For the Eagles, the disaster played out slightly differently. Brent Celek lost 8 yards on a screen before Foles took a sack. But still, it’s situational football. You can’t afford negative plays that take potential points off the board in that area of the field.
And we close out with some quick-hitters:
* I saw some people Tweet out this NFL.com article that said Andrew Luck played fantastic against the Patriots. That seemed odd considering he threw four interceptions. Luck was spectacular at times, but did a poor job of taking care of the football. Two factions have formed on Luck. One groups thinks he’s overrated, while the other believes he’s the next great thing. If I had to choose one, I’m in the latter. I think within the next two years we’ll be talking about Luck as one of the top two or three quarterbacks in the league. He has the arm, the size and the athleticism. While his decision-making wasn’t great Sunday, Luck only had nine INTs in 570 attempts during the regular season.
* If you’re wondering why I didn’t write much about the Broncos-Chargers game, it’s because that was the snoozer of the weekend. San Diego made it interesting late, but for three-plus quarters, Denver was in full control. Overall, while I was entertained through much of the first three games, these matchups weren’t especially close with an average margin of victory of 12.3 points. Based on Brian Burke’s Excitement Index (hat tip to Derek Sarley of Iggles Blog), this was one of the least exciting divisional rounds in recent memory.
* Saints safety Rafael Bush put a big (illegal) hit on Percy Harvin Sunday. But did you notice the Saints’ sideline didn’t exactly seem disappointed in his actions?
Saints coach dapping up his safety for his illegal hit…. Not a good look! #NOvsSEA
— Emmanuel Acho (@thEMANacho) January 11, 2014
* During the regular season, I usually Tweeted out announcer assignments for the Eagles each Tuesday. The one pairing that got the most positive feedback was Kevin Burkhardt and John Lynch of FOX. Cool story here on Burkhardt’s rise to where he is now.
* What’s with the Chevrolet commercial that rips the son for wanting to play “computer games” instead of going camping?
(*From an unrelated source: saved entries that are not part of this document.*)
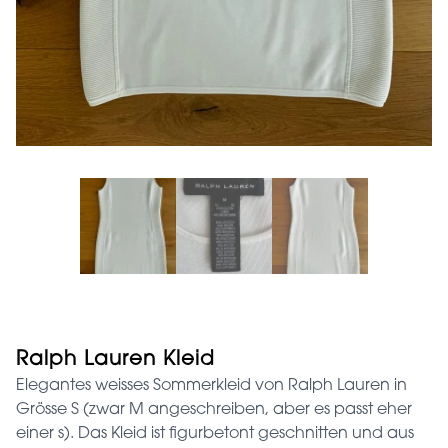
Ralph Lauren Kleid
Elegantes weisses Sommerkleid von Ralph Lauren in
Grösse S (zwar M angeschreiben, aber es passt eher
einer s). Das Kleid ist figurbetont geschnitten und aus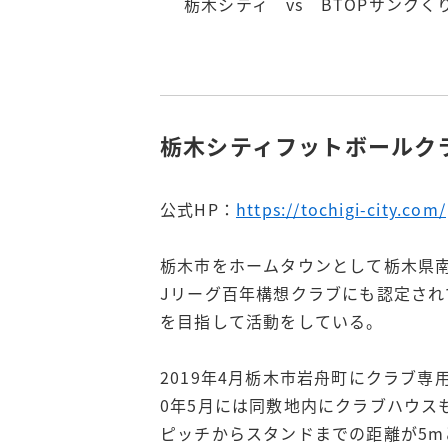
栃木シティ vs BTOPサンクく
栃木シティフットボールク
公式HP：
https://tochigi-city.com/
栃木市をホームタウンとして栃木県
Jリーグ百年構想クラブにも認定され
を目指して活動をしている。
2019年4月栃木市岩舟町にクラブ専用の練習
0年5月には同敷地内にクラブハウス
ピッチからスタンドまでの距離が5mと、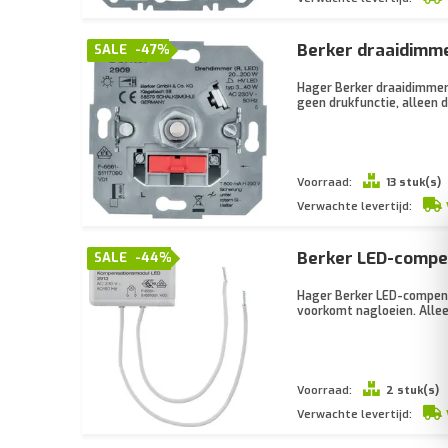
Berker draaidimm
SALE
-47%
Hager Berker draaidimmer
geen drukfunctie, alleen d
Voorraad:
13 stuk(s)
Verwachte levertijd:
Berker LED-compe
SALE
-44%
Hager Berker LED-compens
voorkomt nagloeien. Alleen
Voorraad:
2 stuk(s)
Verwachte levertijd: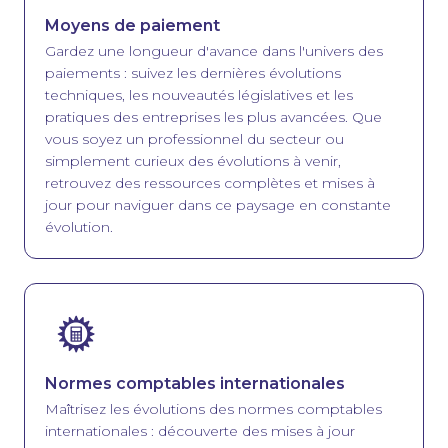
Moyens de paiement
Gardez une longueur d'avance dans l'univers des
paiements : suivez les dernières évolutions
techniques, les nouveautés législatives et les
pratiques des entreprises les plus avancées. Que
vous soyez un professionnel du secteur ou
simplement curieux des évolutions à venir,
retrouvez des ressources complètes et mises à
jour pour naviguer dans ce paysage en constante
évolution.
Image
Normes comptables internationales
Maîtrisez les évolutions des normes comptables
internationales : découverte des mises à jour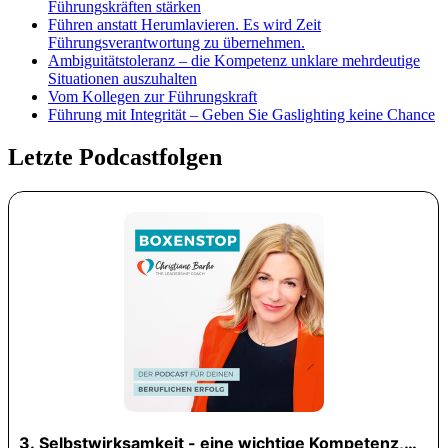
Führungskräften stärken
Führen anstatt Herumlavieren. Es wird Zeit
Führungsverantwortung zu übernehmen.
Ambiguitätstoleranz – die Kompetenz unklare mehrdeutige
Situationen auszuhalten
Vom Kollegen zur Führungskraft
Führung mit Integrität – Geben Sie Gaslighting keine Chance
Letzte Podcastfolgen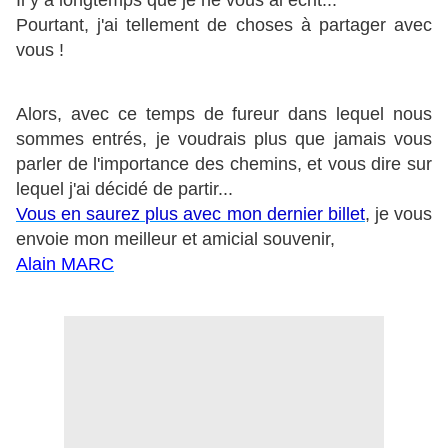
Il y a longtemps que je ne vous ai écrit...
Pourtant, j'ai tellement de choses à partager avec
vous !
Alors, avec ce temps de fureur dans lequel nous
sommes entrés, je voudrais plus que jamais vous
parler de l'importance des chemins, et vous dire sur
lequel j'ai décidé de partir...
Vous en saurez plus avec mon dernier billet
, je vous
envoie mon meilleur et amicial souvenir,
Alain MARC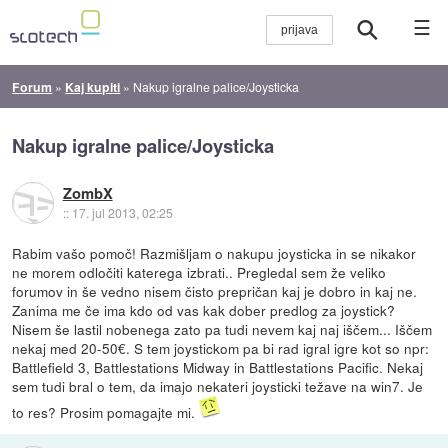
☰
Forum
»
Kaj kupiti
»
Nakup igralne palice/Joysticka
Nakup igralne palice/Joysticka
ZombX
::
17. jul 2013, 02:25
Rabim vašo pomoč! Razmišljam o nakupu joysticka in se nikakor
ne morem odločiti katerega izbrati.. Pregledal sem že veliko
forumov in še vedno nisem čisto prepričan kaj je dobro in kaj ne.
Zanima me če ima kdo od vas kak dober predlog za joystick?
Nisem še lastil nobenega zato pa tudi nevem kaj naj iščem... Iščem
nekaj med 20-50€. S tem joystickom pa bi rad igral igre kot so npr:
Battlefield 3, Battlestations Midway in Battlestations Pacific. Nekaj
sem tudi bral o tem, da imajo nekateri joysticki težave na win7. Je
to res? Prosim pomagajte mi.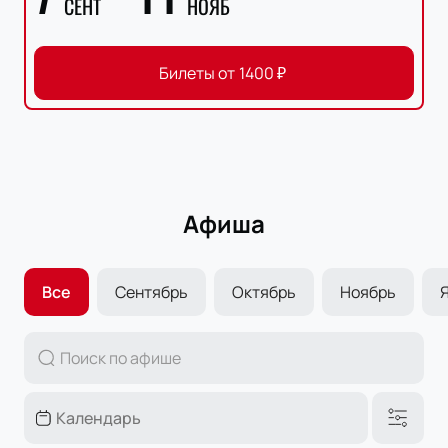
СЕНТ
НОЯБ
Билеты от
1400
₽
Афиша
Все
Сентябрь
Октябрь
Ноябрь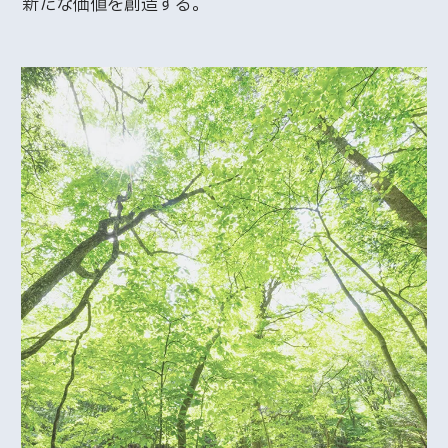
新たな価値を創造する。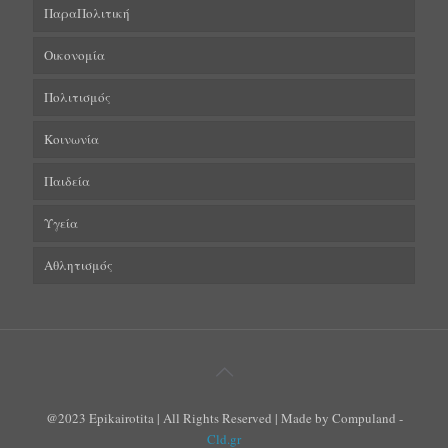
ΠαραΠολιτική
Οικονομία
Πολιτισμός
Κοινωνία
Παιδεία
Υγεία
Αθλητισμός
@2023 Epikairotita | All Rights Reserved | Made by Compuland -
Cld.gr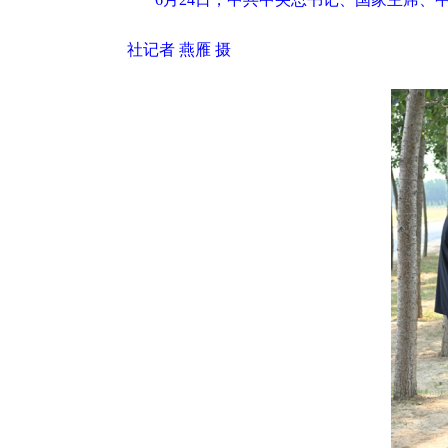
社记者 燕雁 摄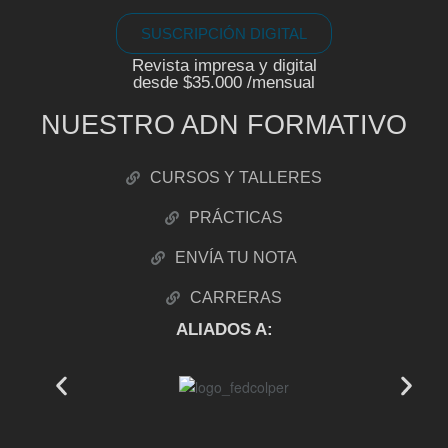
SUSCRIPCIÓN DIGITAL
Revista impresa y digital
desde $35.000 /mensual
NUESTRO ADN FORMATIVO
CURSOS Y TALLERES
PRÁCTICAS
ENVÍA TU NOTA
CARRERAS
ALIADOS A: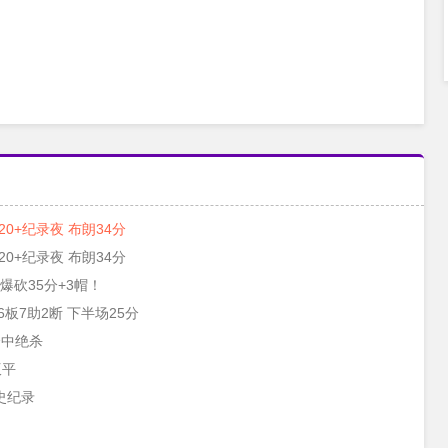
20+纪录夜 布朗34分
20+纪录夜 布朗34分
爆砍35分+3帽！
板7助2断 下半场25分
全中绝杀
扳平
史纪录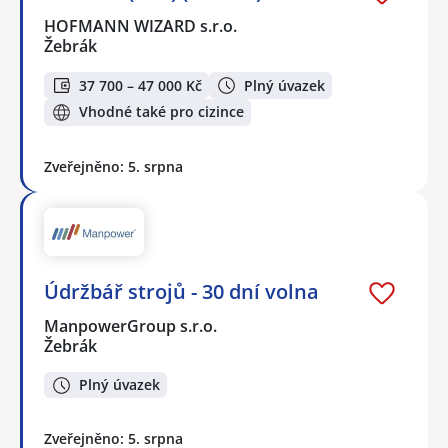
HOFMANN WIZARD s.r.o.
Žebrák
37 700 – 47 000 Kč
Plný úvazek
Vhodné také pro cizince
Zveřejněno: 5. srpna
Údržbář strojů - 30 dní volna
ManpowerGroup s.r.o.
Žebrák
Plný úvazek
Zveřejněno: 5. srpna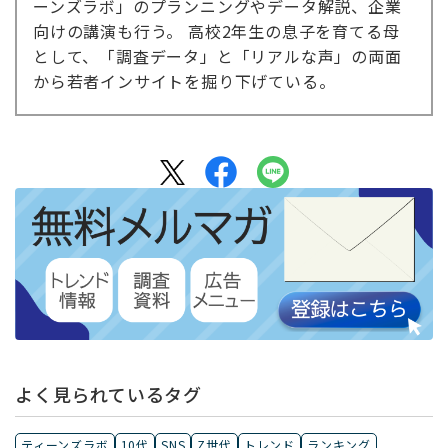
ーンズラボ」のプランニングやデータ解説、企業
向けの講演も行う。 高校2年生の息子を育てる母
として、「調査データ」と「リアルな声」の両面
から若者インサイトを掘り下げている。
よく見られているタグ
ティーンズラボ
10代
SNS
Z世代
トレンド
ランキング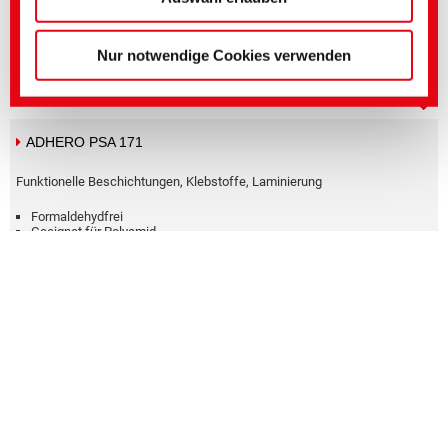
Formaldehydfrei
Geeignet für Polyamid
Anionisch
Nur notwendige Cookies verwenden
Wässrige Dispersion
ADLAM AB 3321
Antiblockmittel
APEO-frei
Geringe Einsatzmenge
Harzbadverträglich
Leicht zu trennende Papierschichten während der Lagerung
ADLAM FL 120
Oberflächeneffektadditive
APEO-frei
Verbesserte Flexibilität
Flüssig
Weicher Griff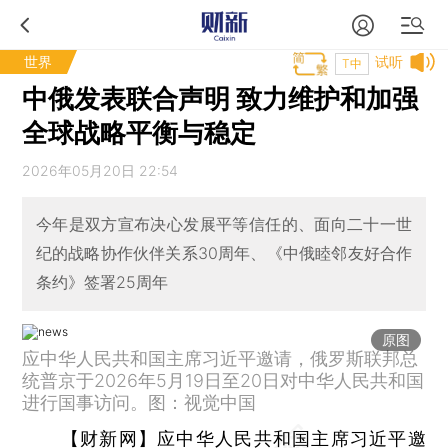
世界
试听
T中
中俄发表联合声明 致力维护和加强
全球战略平衡与稳定
2026年05月20日 22:54
今年是双方宣布决心发展平等信任的、面向二十一世
纪的战略协作伙伴关系30周年、《中俄睦邻友好合作
条约》签署25周年
原图
应中华人民共和国主席习近平邀请，俄罗斯联邦总
统普京于2026年5月19日至20日对中华人民共和国
进行国事访问。图：视觉中国
【财新网】
应中华人民共和国主席习近平邀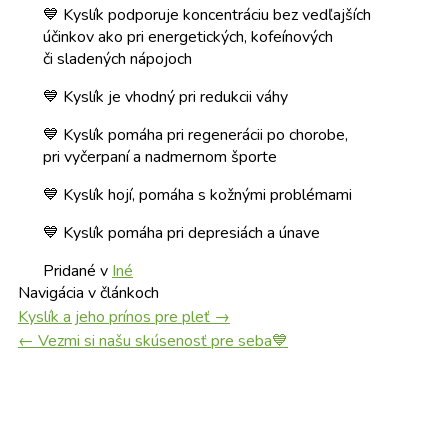
💙 Kyslík podporuje koncentráciu bez vedľajších
účinkov ako pri energetických, kofeínových
či sladených nápojoch
💙 Kyslík je vhodný pri redukcii váhy
💙 Kyslík pomáha pri regenerácii po chorobe,
pri vyčerpaní a nadmernom športe
💙 Kyslík hojí, pomáha s kožnými problémami
💙 Kyslík pomáha pri depresiách a únave
Pridané v
Iné
Navigácia v článkoch
Kyslík a jeho prínos pre pleť
→
←
Vezmi si našu skúsenosť pre seba💙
I’m not a big fan of either activity. But if I’m choosing between Madden (on my old Sega Genesis, of course) and fighting off bugs/sleeping in a tent, I’m taking the former. Go ahead, call me a Mary. I don’t mind.
* On that same topic, did you notice Earl Thomas bailing early when holding the kickoff so the ball wouldn’t blow off the tee in the Seattle wind? I used to hate being that guy in backyard football. I always thought my buddy was going to kick my finger right off my hand.
* And finally, we need to find some way to include drawn holding calls and forced intentional groundings in individual pass-rusher stats. Sacks and QB hits don’t tell the whole story. In the fourth quarter of the Saints-Seahawks game, defensive lineman Cliff Avril drew a holding call that took New Orleans from 2nd-and-4 to 2nd-and-14. It was a huge play, but he doesn’t get credit for it in the box score.